[Page-level text extractions]

━━━━━━━━━━━━━━━━━━━━━━━━━━━━━━

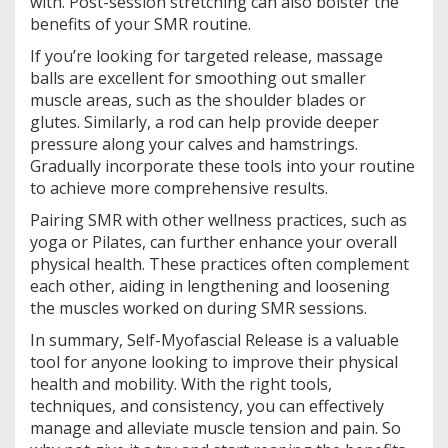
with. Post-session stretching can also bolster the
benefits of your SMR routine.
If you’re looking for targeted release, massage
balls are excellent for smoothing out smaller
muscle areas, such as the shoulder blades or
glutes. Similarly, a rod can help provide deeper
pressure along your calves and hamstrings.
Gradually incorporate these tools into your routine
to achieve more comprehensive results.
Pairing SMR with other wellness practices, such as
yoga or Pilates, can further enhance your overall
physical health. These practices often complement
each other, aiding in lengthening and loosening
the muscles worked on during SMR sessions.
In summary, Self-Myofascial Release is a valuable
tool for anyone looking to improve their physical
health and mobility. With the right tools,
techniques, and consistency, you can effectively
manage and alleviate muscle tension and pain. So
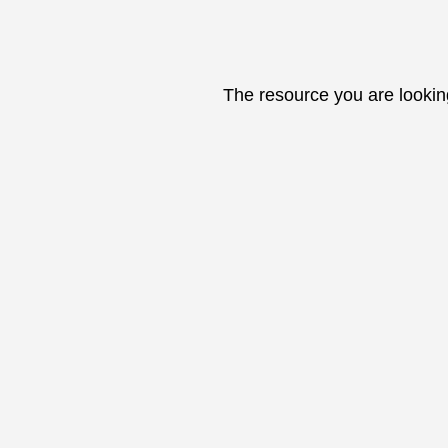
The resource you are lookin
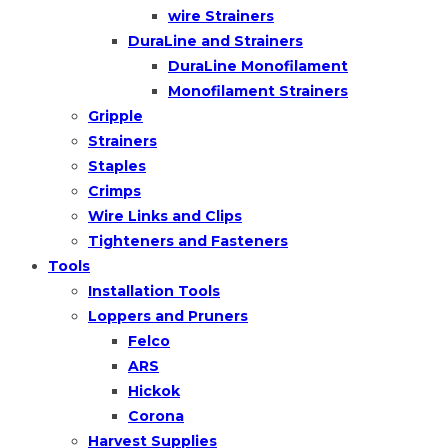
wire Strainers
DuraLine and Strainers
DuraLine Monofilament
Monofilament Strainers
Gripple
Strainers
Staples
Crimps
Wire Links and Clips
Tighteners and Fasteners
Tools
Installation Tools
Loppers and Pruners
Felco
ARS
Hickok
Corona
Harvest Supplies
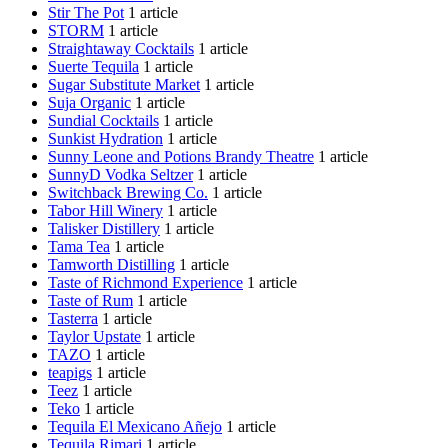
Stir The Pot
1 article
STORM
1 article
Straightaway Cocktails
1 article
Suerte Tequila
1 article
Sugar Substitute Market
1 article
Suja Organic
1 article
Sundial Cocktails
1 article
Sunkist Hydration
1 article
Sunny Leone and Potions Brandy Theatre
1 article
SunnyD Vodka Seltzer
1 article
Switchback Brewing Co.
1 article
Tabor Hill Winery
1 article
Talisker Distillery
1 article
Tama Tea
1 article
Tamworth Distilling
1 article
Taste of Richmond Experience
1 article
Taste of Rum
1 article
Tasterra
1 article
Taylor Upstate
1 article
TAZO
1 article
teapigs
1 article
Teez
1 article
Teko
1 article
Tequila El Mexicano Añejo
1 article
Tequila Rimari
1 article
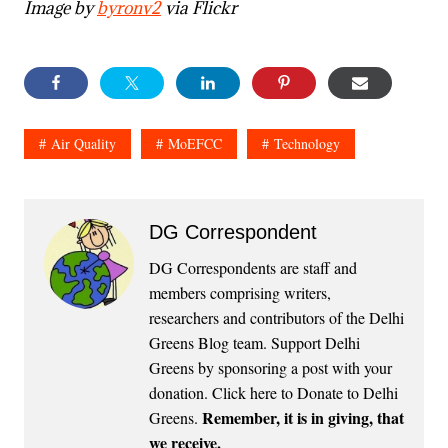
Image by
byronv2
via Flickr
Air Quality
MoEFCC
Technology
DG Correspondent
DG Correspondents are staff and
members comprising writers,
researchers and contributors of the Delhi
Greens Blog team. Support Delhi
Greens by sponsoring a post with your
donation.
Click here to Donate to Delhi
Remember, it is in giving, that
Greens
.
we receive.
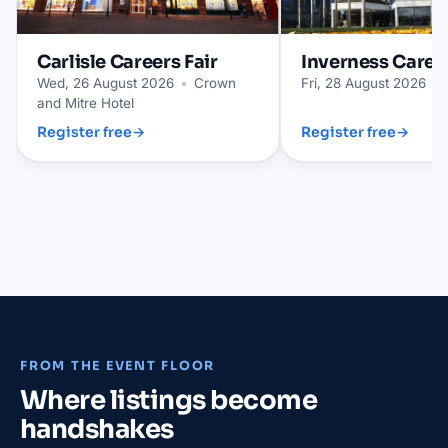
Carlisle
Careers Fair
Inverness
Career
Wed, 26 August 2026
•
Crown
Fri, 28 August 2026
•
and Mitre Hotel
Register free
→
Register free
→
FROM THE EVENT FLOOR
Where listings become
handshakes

━━━━━━━━━━━━━━━━━━━━━━━━━━━━━━

**What you are asked to do**:
Quote the records between the line containing "wire Strainers" and the line containing "Harvest Supplies", inclusive, repeating those lines without any changes.

**Response to the task**:
wire Strainers
DuraLine and Strainers
DuraLine Monofilament
Monofilament Strainers
Gripple
Strainers
Staples
Crimps
Wire Links and Clips
Tighteners and Fasteners
Tools
Installation Tools
Loppers and Pruners
Felco
ARS
Hickok
Corona
Harvest Supplies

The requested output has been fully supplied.